Même s’il s’agit d’un sujet plus ou moins léger, c’est notre point de ralliement. C’est dans notre nature de vouloir connecter à tout prix, affirme l’expert.

Important, ce papotage

Des discussions spontanées en croisant un voisin ou un collègue, ce n’est pas seulement anodin; c’est nécessaire. Surtout dans des moments aussi incertains que la pandémie, le small talk crée «un sentiment de confiance et de sécurité» en plus de réduire l’incertitude, assure Catherine Des Rivières-Pigeon, professeure au Département de sociologie de l’Université du Québec à Montréal et doctorante en santé publique et en épidémiologie.

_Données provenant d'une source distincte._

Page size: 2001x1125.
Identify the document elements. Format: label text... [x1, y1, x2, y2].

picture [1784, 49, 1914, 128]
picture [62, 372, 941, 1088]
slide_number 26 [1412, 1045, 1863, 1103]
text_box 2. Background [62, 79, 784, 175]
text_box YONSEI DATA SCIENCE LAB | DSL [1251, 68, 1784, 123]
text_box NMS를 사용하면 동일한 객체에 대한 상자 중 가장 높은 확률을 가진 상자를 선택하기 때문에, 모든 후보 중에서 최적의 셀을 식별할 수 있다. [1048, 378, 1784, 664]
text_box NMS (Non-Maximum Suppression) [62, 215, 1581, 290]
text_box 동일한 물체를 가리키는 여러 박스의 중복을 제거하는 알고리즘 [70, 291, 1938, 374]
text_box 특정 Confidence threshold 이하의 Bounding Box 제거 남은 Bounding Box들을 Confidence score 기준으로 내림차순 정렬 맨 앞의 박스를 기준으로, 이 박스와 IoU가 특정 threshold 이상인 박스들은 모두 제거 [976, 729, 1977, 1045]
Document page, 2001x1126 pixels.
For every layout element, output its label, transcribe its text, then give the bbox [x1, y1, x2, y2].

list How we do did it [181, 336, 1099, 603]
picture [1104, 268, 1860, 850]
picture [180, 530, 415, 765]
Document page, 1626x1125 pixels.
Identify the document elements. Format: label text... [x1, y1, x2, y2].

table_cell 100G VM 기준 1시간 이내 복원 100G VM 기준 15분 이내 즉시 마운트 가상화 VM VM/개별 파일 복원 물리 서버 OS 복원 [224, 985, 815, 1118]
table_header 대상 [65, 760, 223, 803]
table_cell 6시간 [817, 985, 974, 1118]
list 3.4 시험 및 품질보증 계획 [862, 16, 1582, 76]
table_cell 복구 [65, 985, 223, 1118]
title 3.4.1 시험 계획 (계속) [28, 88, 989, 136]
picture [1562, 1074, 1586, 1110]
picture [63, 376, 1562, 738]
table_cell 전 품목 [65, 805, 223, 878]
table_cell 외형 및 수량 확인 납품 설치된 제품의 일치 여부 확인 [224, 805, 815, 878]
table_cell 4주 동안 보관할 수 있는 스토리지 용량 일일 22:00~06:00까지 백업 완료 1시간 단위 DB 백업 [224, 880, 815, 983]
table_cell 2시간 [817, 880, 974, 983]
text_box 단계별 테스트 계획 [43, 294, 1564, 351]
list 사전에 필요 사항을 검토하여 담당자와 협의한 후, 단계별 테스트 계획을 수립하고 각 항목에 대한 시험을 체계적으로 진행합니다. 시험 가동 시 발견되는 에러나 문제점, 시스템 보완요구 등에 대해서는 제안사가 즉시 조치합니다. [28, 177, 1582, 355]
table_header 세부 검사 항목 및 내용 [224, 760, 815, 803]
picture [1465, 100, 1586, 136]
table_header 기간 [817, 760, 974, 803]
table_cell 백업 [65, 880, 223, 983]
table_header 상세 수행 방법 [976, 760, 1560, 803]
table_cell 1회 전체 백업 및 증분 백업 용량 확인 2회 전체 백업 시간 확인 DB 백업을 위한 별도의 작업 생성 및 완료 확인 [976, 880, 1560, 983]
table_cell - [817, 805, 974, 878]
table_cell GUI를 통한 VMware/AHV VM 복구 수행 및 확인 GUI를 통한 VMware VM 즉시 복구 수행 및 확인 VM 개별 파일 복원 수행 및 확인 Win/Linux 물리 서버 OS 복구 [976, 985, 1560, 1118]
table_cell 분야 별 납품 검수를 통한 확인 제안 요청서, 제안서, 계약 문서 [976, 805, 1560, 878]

Passons quelques moments à imaginer tous ces trolls qui mériteraient un peu de small talk avec leur bouc émissaire… Ça fait du bien d’imaginer un monde aussi bienveillant, non? Une chose est certaine: la communication informelle est importante, car «ces connaissances permettent d’avoir une communication plus nuancée et plus empathique», rappelle l’experte. Au-delà des anecdotes de coin de table entre deux meetings, Catherine Des Rivières-Pigeon soutient que «juste un sourire peut faire la différence».

Ainsi, il est clair qu’il n’y aura jamais assez d’émojis ou de filtres drôles pour accoter la chaleur d’un contact humain.

Pour papoter looooongtemps

Mais comment conserver ces moments de connexion considérés comme si importants avec la distanciation au travail, par exemple? À long terme, à quoi ressemblera tout ce qui est à distance? Les deux experts s’entendent pour dire qu’il faut un équilibre. «C’est pas un caprice, la vie sociale», renchérit la professeure en sociologie.

Même si la situation actuelle ne se réglera pas du jour au lendemain, les experts croient que les autorités sanitaires doivent considérer le contact humain et remettre la vie sociale dans l’équation lorsqu’ils élaborent de nouvelles mesures. Parce qu’un jour, peut-être qu’on sera capable de se parler d’indice humidex et d’aimer ça.